On Mon, Jan 11, 1999 at 12:14:04PM -0500, Jeremiah Kristal put this into my mailbox:

> On Mon, 11 Jan 1999, Phil Howard wrote:
> 
> <<snip discussion about how clueful operators filter RFC1918 addresses>>
> 
> Granted it's not that large an amplifier, but it seems odd that
> even an RFC1918 network would be used as an amplifier for this long
> without someone finding and securing it.

If that were true, we wouldn't have smurf attacks at all. There are
still many, many clueless or otherwise incompetent ISPs and/or companies
out there (many of whom are large ISPs and/or telcos who should know better
but don't) who have many, many smurf-amplifier netblocks. Heck, the US
Military has half of the entries at netscan.org (and they're supposedly
the ones worried about "cyber-terrorism").
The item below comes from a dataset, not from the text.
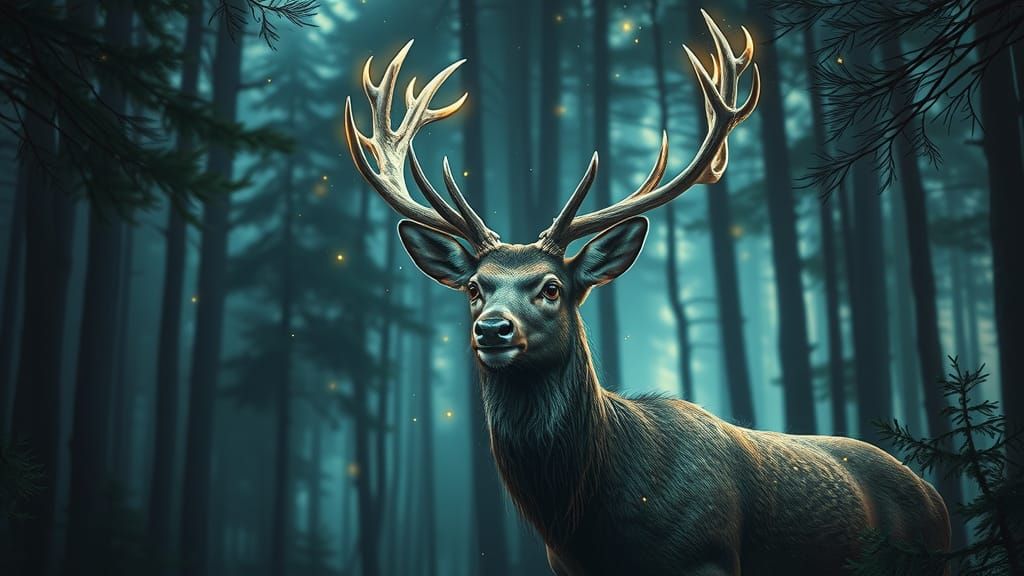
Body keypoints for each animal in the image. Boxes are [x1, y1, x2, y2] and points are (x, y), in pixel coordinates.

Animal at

I've come to the unfortunate conclusion that very few people seem to care
about system and network security until they are directly affected because of
something they neglected. If it were otherwise, you wouldn't see "well-known"
sites such as Yahoo, the NY Times, starwars.com &etc. getting hacked
week after week.

Much as I hate to say it, this seems to be one area where industry
self-regulation has utterly failed. I don't know what would be a better
solution; I hate to suggest government regulation. But I'm at a loss here.

-dalvenjah

-- 
 Dalvenjah FoxFire (aka Sven Nielsen)    May the schwartz be with you!